Stem cells from umbilical cord blood (UCB) have been used since the first successful transplant in 1988 on Matthew Farrow, a five- year-old boy who suffered from Fanconi's Anaemia. Medical experts carried out the procedure at a hospital in Paris using the stem cells harvested from the cord blood of his newborn sister, Alison. This was to become the first of over 6,000 UCB transplants worldwide, treating disorders such as thalassaemia, immunodeficiency, inherited metabolic diseases, aplastic anaemia and acute leukaemia. Today, Matthew remains durably grafted and living proof that UCB has enormous future potential.
Cord blood advocates are keen to point out the benefits of using UCB for transplant purposes as an alternative to the traditional method of bone marrow. Unlike its bone marrow counterpart, UCB stem cells need not be an exact match and are less likely to be rejected by the recipient. Cord blood is a readily available resource, collected at the moment of delivery without pain or relative risk to mother and baby.

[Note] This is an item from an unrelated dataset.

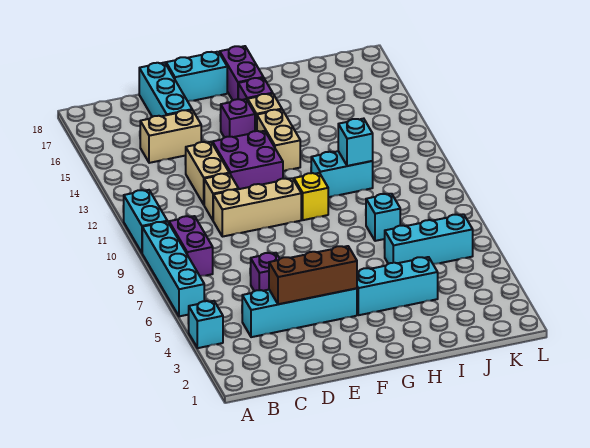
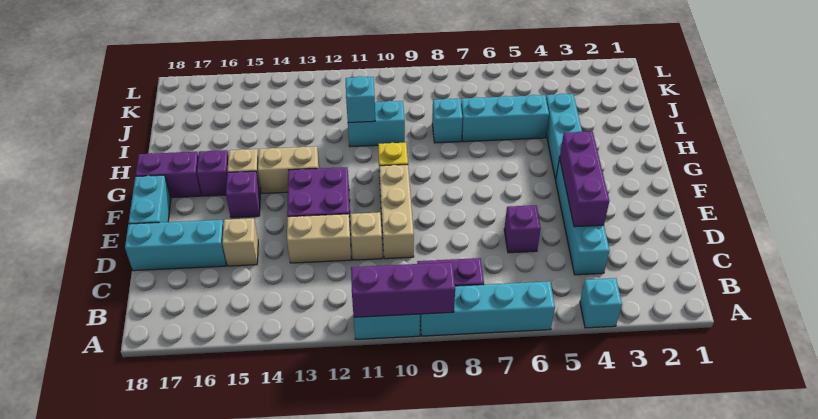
none -> purple 1x3 brick [351,262,455,317]
tan 1x2 brick [140,110,201,163] -> tan 1x1 brick [222,218,258,266]
brown 1x3 brick [269,246,357,304] -> purple 1x3 brick [559,131,609,227]
cyan 1x2 brick [311,151,373,197] -> cyan 1x2 brick turned to [348,101,405,147]
cyan 1x3 brick [384,214,473,264] -> cyan 1x3 brick turned to [461,95,549,142]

Furthermore, stem cells collected from this routinely discarded waste product fail to raise the same moral, social and religious objections associated with the procurement of stem cells from aborted foetuses and embryos created via assisted reproductive technology. So, what reasons are being given for ignoring a resource with such great potential?

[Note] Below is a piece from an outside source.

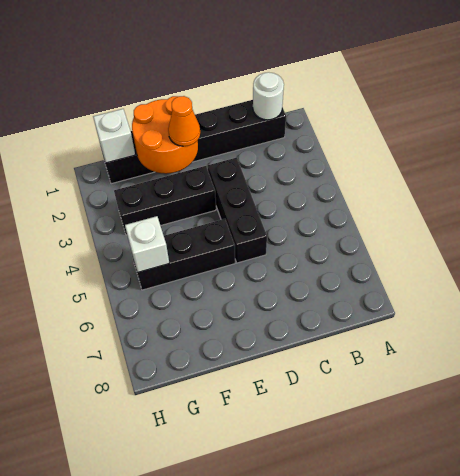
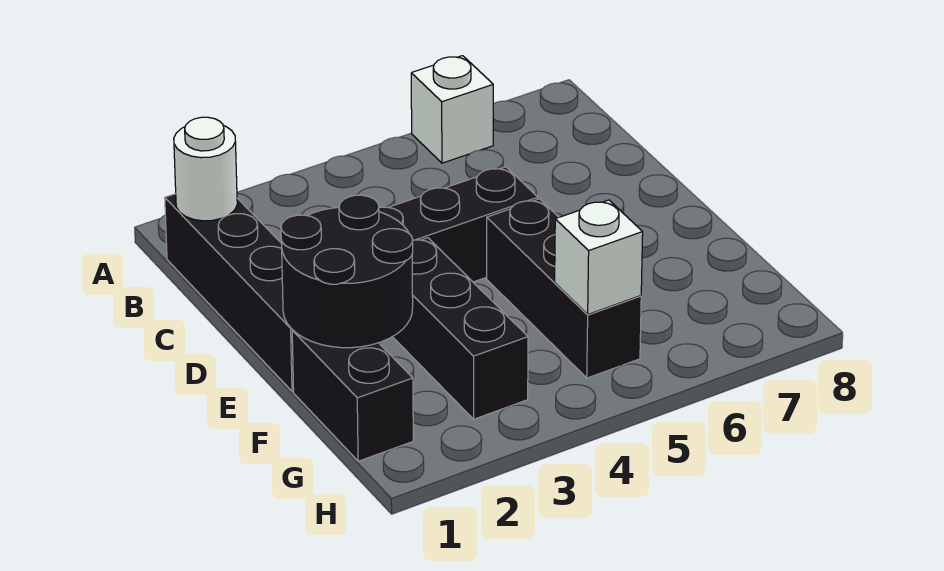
orange 2x2 round brick [132,96,198,174] -> black 2x2 round brick [281,195,413,348]
orange 1x1 cone [168,96,200,146] -> none
white 1x1 brick [93,109,135,163] -> white 1x1 brick moved to [411,56,493,163]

Within the public sector, the logistics of collection from multiple hospitals and subsequent cost implications involved in collection and storage are obvious reasons given against routine collection, which would inevitably draw heavily on an already cash-starved NHS. With regard to the private sector, many legal and ethical issues are raised. In spite of its potential, the RCOG purport that there remains insufficient evidence to recommend UCB collection in low-risk families. Expectant families are targeted by the use of emotive advertising literature in maternity clinics and the Internet. Critics of commercial banking argue that the costs of this service, which fall in the region of £1,200 for a 15-20 year storage term, are out of proportion in terms of the odds associated with their potential future use, currently estimated at between 1 in 20,000 and 1 in 2,700 for personal use. Furthermore, personal banking may not be deemed necessary for certain conditions as alternative resources may be available from UK and international public cord blood banks and bone marrow registries. Critics also argue that personally banked UCB may contain disorders already present in the patient at birth, but as yet undetected, and the low number of cells within a unit means they may only be used at present for transplants in children and young adults. Concerns over storage conditions and longevity of the cells are also raised.
NHS Trusts within the UK have been advised by the RCOG and the Royal College of Midwives that they do not support this practice for non-indicated patients, and that each Trust should develop its own policy on how to respond to such requests from patients. It is feared that Trusts may be subject to liability claims where the collected unit is insufficient in quantity, contaminated or mislabelled and staff may be exposed to needle-stick injury. Furthermore, the collection process, which takes place in the third stage of labour, may compromise the needs of mother and baby post-partum and other patients within the labour ward. To this end, the NHS Litigation Authority has advised that they will not provide an indemnity under the Clinical Negligence Schemes for Trusts if staff undertake this procedure.
Although opinion remains divided over the need for parents to privately bank their baby's cord blood, those on either side of the debate agree on one thing - stem cells are the future - and, in particular, UCB stem cells show great promise. Until such time as the Government fully responds to the RCOG's calls for the sufficient funding and expansion of public banks, private companies can hardly be criticised for providing a service where an alternative fails to exist.